(Data entries)
=-=-=-=-=

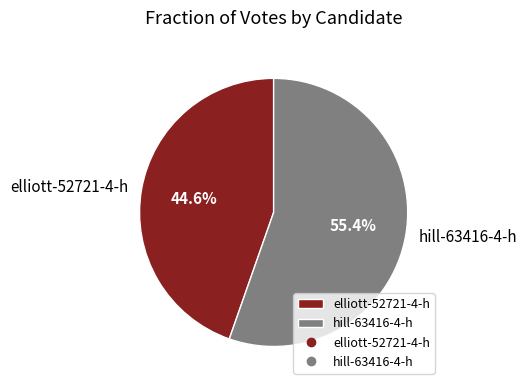

The hill-63416-4-h slice represents 49% of the pie. True or false?

False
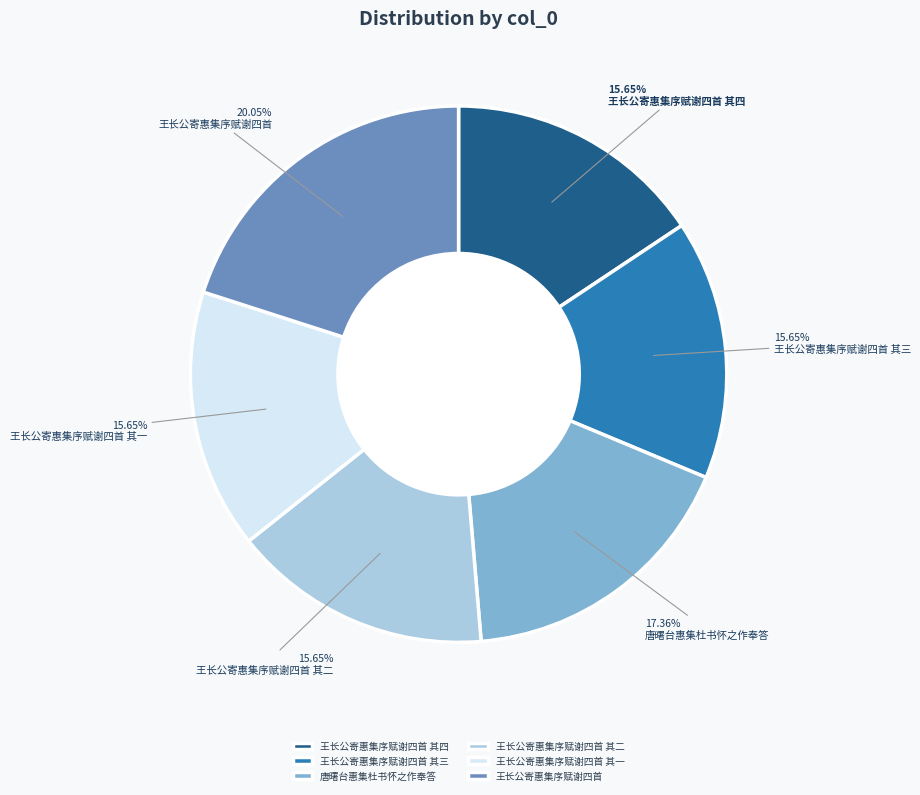

What is the ratio of the value at 王长公寄惠集序赋谢四首 其三 to the value at 王长公寄惠集序赋谢四首 其一?

1.0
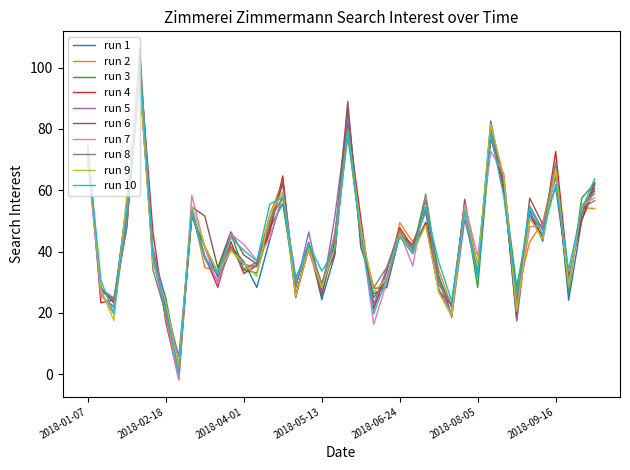

Which series has the largest range (max minus min)?

run 8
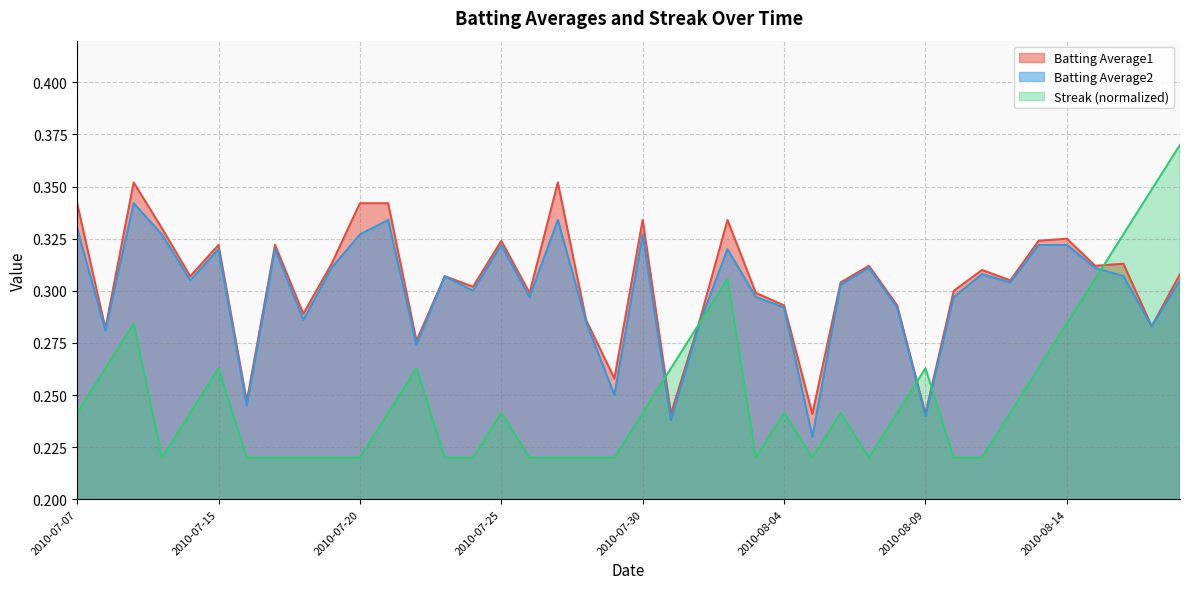

List the series in order of their peak value, highest first.

Streak (normalized), Batting Average1, Batting Average2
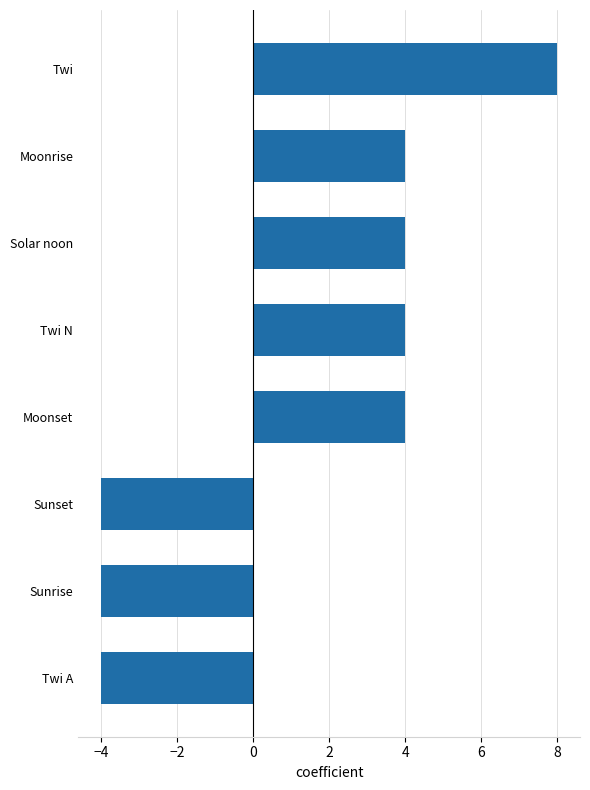

What is the greatest value displayed?

8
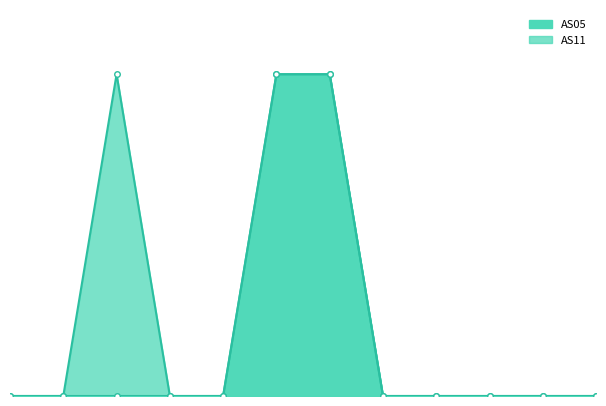

At which category does the chart reach its peak across all series?

1689837929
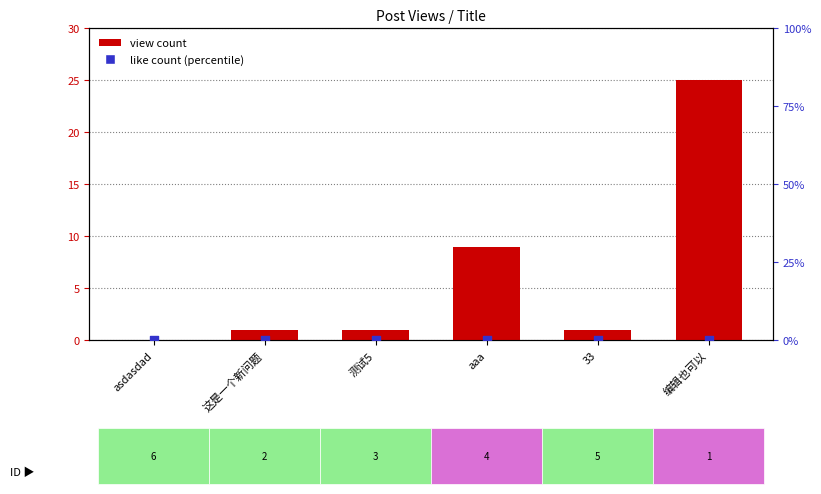

At which category is the sum across all series the highest?

编辑也可以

=-=-=-=-=

Work instruction | Copy every line of the records above word for word, omitting the pictures.

Your solution |
The hill-63416-4-h slice represents 49% of the pie. True or false?

False

What is the ratio of the value at 王长公寄惠集序赋谢四首 其三 to the value at 王长公寄惠集序赋谢四首 其一?

1.0

Which series has the largest range (max minus min)?

run 8

List the series in order of their peak value, highest first.

Streak (normalized), Batting Average1, Batting Average2

What is the greatest value displayed?

8

At which category does the chart reach its peak across all series?

1689837929

At which category is the sum across all series the highest?

编辑也可以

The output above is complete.